At the request of a number of different parties, the Panel has decided to publish excerpts of significant decisions. These excerpts are intended to aid advertisers and consumers in understanding the Code and other relevant regulatory requirements. Ultimately, decisions of the Panel are made on a case-by-case basis. For this reason, the excerpts cannot be relied upon by parties to predict the outcome of complaints.
This section of the website will be updated from time to time.
The use of the words "clinically proven" should be carefully considered
18 August 2008
The Panel is concerned at the growing use of the words "clinically proven" in advertisements for therapeutic goods, when these words are not supported by an adequate and appropriate body of evidence that relates to the specific product (and not merely to a similar product or ingredient) to which the advertisement relates. In complaint 2008-02-005, the Panel noted as follows:
The Panel also noted the use of the words “clinically proven” in relation to the product. Given the strength of this claim and the clear potential for it to mislead and deceive consumers, the Panel considers that its use in advertising should not even be contemplated unless unequivocally supported by robustly designed, published, peer-reviewed clinical trials which have been conducted upon the actual product being advertised or an identical formulation (as a minimum). Even where such evidence is available, the claim must also reflect the weight of all available evidence and not just the specific research being relied upon.
A related point has been made in recent determinations regarding undue emphasis on the weight of scientific evidence in relation to products. For example, in 16-0907, the Panel stated:
When advertisers of therapeutic goods make representations regarding the efficacy of those therapeutic goods, they must ensure that the strength of the evidence is reflected in the strength of the representations. Where evidence is very strong, strong claims may be justified. Where the evidence is of modest quality (but nonetheless supports claims of product efficacy), advertisers must take care not to overstate the quality and nature of the evidence when making claims about the product. To do otherwise is likely to mislead the public and breach sections 4(1)(b), 4(2)(a), and 4(2)(c) of the Code.
Information on retailer websites is the responsibility of the website publisher
18 August 2008
Publishers of websites should be aware that they are responsible for the material they publish, regardless of whether they have copied that material from product packaging or other websites. Some online retailers appear to be of the view that it is acceptable to duplicate information from such sources for the purposes of advertising products for sale, but take no responsibility for the publication of the information. In complaint 4-0707, an online retailer and advertiser argued that they had "absolutely no way of knowing whether [the product sponsor is] in fact justified in what they say about " the advertised product, and explained that "text on our website is originally all copied from the respective manufacturer’s websites and other publicity they provide when the product is launched". In its determionation the Panel noted as follows:
12. In the view of the Panel, it is an extraordinary proposition that a publisher of a commercial website could publish information regarding therapeutic goods that are for sale by means of that website, and disavow any responsibility for the accuracy of that information, or publish information when by their own acknowledgment they have "absolutely no way of knowing whether [the product sponsor is] in fact justified in what they say" about the advertised therapeutic goods.

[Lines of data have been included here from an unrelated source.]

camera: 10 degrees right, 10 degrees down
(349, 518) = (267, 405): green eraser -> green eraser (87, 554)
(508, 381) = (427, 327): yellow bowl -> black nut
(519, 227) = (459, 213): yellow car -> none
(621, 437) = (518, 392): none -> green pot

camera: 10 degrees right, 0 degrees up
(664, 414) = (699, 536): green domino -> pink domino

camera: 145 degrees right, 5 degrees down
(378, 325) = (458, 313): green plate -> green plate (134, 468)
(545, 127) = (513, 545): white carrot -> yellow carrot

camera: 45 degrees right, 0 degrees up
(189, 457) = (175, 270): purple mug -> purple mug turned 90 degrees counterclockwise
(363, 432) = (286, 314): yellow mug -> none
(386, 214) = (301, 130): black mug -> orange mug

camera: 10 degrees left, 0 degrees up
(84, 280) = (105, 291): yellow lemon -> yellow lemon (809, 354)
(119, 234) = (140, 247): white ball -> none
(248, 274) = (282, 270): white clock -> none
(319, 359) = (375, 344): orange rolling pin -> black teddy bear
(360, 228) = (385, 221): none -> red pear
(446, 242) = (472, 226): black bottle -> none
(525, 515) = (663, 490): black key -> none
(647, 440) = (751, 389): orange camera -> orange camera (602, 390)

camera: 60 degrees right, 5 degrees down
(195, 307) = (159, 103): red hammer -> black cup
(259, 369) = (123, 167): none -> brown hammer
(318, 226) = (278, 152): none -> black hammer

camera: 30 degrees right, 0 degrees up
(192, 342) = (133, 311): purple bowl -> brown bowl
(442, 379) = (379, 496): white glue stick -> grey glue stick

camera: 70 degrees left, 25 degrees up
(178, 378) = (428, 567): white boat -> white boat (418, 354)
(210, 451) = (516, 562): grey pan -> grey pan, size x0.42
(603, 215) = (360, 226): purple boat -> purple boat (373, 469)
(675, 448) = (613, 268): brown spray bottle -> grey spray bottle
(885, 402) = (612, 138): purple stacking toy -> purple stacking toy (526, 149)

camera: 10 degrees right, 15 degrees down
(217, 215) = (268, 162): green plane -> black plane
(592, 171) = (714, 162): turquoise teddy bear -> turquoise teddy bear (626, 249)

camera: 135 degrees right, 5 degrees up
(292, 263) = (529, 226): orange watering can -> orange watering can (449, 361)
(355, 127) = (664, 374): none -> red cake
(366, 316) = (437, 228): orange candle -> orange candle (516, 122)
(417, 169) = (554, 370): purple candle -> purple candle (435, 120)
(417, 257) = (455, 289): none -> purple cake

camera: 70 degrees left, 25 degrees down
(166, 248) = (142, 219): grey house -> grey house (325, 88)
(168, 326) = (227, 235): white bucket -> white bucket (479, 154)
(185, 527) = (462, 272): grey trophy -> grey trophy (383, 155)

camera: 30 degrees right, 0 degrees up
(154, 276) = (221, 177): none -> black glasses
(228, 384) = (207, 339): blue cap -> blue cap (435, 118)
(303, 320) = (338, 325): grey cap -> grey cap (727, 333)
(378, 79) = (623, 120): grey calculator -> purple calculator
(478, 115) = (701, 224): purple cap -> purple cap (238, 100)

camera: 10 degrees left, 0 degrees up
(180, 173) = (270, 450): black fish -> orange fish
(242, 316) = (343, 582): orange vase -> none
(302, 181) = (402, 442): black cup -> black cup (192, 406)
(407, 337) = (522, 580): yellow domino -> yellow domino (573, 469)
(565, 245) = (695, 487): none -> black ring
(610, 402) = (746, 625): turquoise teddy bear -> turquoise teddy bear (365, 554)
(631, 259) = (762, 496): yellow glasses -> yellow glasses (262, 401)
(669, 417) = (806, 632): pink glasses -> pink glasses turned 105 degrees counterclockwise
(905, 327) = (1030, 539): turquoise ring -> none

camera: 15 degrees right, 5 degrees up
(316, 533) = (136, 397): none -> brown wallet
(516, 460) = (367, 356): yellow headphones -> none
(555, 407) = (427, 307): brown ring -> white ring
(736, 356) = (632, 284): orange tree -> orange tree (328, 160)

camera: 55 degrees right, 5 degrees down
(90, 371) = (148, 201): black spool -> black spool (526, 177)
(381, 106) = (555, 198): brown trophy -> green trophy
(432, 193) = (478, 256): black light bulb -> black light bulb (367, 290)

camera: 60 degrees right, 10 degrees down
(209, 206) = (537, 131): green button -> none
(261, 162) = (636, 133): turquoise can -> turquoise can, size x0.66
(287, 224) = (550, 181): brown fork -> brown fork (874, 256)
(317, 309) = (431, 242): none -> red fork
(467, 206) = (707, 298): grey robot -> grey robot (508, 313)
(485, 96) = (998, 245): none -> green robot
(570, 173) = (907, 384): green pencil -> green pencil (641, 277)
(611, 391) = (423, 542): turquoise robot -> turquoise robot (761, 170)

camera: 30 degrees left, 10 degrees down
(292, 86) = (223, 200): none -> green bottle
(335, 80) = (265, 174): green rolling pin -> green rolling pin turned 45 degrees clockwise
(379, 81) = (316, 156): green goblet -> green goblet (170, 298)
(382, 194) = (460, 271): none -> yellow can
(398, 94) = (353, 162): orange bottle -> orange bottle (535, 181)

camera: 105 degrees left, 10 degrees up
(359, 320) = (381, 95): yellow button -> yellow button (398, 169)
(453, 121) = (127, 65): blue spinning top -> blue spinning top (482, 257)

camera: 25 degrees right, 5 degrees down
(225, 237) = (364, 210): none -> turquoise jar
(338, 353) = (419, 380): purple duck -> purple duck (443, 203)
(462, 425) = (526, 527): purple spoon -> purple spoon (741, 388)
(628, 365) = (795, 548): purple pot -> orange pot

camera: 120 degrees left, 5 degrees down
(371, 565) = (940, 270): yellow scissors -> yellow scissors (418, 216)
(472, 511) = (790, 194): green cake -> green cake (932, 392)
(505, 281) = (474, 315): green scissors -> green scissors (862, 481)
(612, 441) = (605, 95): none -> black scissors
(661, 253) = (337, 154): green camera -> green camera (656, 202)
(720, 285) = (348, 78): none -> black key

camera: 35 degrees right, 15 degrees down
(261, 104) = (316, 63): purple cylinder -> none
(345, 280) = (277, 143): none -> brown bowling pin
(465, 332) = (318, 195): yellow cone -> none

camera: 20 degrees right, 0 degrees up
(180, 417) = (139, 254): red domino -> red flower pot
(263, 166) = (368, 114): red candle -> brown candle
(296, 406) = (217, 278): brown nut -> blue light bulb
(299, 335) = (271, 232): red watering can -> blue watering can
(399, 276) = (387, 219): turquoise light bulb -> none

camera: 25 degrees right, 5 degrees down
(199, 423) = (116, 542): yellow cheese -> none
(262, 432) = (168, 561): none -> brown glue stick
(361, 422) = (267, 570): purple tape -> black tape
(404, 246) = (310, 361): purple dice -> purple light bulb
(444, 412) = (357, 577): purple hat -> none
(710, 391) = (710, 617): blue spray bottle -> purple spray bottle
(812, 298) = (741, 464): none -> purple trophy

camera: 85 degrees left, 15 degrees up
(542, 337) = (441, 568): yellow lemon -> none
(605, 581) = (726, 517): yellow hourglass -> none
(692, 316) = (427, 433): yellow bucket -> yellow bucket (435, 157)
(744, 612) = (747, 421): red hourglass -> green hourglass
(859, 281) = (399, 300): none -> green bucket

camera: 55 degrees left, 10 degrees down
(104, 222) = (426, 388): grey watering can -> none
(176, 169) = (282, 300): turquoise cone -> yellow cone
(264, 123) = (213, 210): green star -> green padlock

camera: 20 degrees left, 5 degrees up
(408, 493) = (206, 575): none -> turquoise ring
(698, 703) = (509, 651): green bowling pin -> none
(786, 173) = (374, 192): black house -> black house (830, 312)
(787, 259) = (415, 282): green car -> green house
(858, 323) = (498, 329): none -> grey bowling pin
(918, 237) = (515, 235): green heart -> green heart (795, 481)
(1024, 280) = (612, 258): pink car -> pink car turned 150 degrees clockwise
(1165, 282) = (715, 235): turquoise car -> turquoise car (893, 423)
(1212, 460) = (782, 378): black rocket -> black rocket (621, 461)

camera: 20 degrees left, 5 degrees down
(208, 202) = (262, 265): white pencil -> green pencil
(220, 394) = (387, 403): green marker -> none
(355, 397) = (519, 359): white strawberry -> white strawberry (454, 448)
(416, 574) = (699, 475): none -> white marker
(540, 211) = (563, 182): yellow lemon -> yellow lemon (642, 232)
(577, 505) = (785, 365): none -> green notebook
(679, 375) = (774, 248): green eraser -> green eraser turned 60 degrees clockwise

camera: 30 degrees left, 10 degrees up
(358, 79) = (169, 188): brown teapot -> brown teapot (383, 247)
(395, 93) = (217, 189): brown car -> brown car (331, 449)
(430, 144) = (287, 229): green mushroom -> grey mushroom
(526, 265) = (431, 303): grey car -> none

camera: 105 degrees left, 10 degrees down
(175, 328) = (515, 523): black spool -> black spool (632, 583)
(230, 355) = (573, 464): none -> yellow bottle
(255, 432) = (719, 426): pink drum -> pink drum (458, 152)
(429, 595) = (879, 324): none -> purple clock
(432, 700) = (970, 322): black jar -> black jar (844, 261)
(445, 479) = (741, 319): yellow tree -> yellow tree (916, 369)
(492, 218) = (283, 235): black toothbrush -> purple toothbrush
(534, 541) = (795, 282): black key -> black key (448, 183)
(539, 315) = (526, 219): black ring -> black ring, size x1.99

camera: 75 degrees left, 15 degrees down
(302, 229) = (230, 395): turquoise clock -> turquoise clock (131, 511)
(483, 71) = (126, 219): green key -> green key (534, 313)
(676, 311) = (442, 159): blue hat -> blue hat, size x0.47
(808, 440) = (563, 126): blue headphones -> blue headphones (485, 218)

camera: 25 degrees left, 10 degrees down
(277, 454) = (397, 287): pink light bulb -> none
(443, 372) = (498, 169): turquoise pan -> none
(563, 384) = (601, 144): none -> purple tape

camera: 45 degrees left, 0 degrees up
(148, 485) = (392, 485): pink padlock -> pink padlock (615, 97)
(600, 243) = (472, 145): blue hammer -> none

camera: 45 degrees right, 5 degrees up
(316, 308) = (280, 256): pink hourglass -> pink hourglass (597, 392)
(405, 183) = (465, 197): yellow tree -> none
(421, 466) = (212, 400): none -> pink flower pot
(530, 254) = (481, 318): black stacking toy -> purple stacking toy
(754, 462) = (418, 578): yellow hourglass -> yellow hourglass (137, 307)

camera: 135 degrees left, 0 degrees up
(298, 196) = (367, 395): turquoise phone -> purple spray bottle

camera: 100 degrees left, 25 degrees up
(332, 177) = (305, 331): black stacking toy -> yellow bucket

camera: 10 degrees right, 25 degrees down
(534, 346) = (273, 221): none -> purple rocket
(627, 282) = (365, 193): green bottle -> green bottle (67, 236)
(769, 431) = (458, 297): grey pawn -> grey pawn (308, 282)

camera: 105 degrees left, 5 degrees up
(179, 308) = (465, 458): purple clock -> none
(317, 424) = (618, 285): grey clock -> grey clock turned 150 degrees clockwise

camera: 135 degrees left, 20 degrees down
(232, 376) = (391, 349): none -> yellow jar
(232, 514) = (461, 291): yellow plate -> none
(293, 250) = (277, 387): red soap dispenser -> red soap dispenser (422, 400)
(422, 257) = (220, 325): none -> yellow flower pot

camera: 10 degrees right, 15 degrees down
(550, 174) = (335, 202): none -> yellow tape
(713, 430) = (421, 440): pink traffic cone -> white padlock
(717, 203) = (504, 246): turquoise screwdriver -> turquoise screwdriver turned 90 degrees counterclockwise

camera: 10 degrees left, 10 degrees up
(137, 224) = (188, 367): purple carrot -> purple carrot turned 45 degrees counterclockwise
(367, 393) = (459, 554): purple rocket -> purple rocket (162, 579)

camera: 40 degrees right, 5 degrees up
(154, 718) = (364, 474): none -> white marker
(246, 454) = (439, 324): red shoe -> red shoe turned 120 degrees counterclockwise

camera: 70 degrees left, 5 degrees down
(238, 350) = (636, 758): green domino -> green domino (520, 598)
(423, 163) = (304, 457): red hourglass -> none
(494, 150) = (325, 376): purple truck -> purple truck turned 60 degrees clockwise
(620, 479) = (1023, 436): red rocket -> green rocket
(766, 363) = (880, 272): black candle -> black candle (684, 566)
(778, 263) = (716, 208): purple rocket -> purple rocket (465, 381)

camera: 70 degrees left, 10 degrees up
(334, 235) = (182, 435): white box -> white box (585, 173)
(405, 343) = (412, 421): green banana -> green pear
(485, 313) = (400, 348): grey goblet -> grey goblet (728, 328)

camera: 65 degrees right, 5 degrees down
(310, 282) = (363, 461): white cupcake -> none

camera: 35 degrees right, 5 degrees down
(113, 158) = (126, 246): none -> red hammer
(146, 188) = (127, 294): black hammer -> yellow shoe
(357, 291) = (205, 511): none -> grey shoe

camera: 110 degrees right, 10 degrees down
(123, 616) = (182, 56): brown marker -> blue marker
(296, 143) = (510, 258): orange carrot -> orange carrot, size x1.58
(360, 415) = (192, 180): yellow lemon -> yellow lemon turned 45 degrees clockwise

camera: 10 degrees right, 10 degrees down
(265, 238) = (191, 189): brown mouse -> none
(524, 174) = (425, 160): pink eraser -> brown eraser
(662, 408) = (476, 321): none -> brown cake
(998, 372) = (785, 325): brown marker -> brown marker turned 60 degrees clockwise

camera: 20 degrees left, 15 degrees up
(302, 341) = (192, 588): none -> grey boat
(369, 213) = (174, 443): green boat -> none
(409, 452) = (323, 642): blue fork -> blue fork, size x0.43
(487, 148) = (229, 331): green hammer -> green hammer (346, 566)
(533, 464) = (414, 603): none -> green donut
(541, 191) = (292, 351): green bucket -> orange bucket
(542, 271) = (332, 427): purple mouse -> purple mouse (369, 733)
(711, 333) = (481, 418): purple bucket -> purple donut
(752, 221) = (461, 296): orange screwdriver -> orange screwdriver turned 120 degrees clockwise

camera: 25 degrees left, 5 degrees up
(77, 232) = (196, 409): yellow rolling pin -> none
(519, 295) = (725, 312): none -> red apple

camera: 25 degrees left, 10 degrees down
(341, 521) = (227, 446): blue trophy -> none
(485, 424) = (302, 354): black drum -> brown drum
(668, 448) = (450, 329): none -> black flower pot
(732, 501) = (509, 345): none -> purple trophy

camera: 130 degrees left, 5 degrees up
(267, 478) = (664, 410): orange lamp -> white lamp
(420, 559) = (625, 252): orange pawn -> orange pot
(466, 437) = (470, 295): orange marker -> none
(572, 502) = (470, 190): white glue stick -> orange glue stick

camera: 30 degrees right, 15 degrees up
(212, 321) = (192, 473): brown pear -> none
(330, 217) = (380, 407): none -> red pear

13. Where an advertiser publishes information regarding a product in an advertisement, it is a prima facie presumption that the advertiser is the person responsible for publishing that information even where it has been copied from material published by the product sponsor. Material that has been compiled from sources such as product packaging or other material may not be current, may not have been provided with the intention that it be reproduced in advertising by others, or may in some other way be deficient. Such material may have been reproduced without the consent, control, or authorisation of the product sponsor.
14. If, therefore, the product sponsor or some other party is to be considered responsible for the information contained in the advertisement, rather than the advertiser, it would (at a minimum) be necessary for the advertiser to provide documentary evidence that the information was provided to the advertiser expressly for the purpose of advertising the product. This is not to say that retailers must hold evidence in the same way that product sponsors must. It is simply to say that if a retailer is in the business of advertising and selling therapeutic goods, it is not unreasonable to expect that retailer to take on the responsibility, at a minimum, of instituting a process whereby the accuracy of advertising claims is explicitly warranted by the product sponsor, and this warranty is documented.
Claims that a product is "TGA approved" are not permitted
18 August 2008
In complaint 2008-02-018, the Panel noted as follows:
Section 4(6)(b) of the Code prohibits representations that goods are endorsed by government bodies. While in one sense the words "Listed with the Therapeutic Goods Administration as a herbal medicine" may constitute an attempt to indicate compliance with the Act, they are likely to convey an implication that the goods so listed are approved by an Australian government agency to a degree that is not factually correct, particularly as regards the efficacy of the product. The complaint was therefore justified. However, for the advertiser's benefit, the Panel noted that s.42DL(1)(e)(i) of the Act, whilst prohibiting "a reference to the Act", does permit a statement to the effect that "Product X is listed in the ARTG, AUST L 123". The Panel also noted that such a statement makes no reference to any government agency.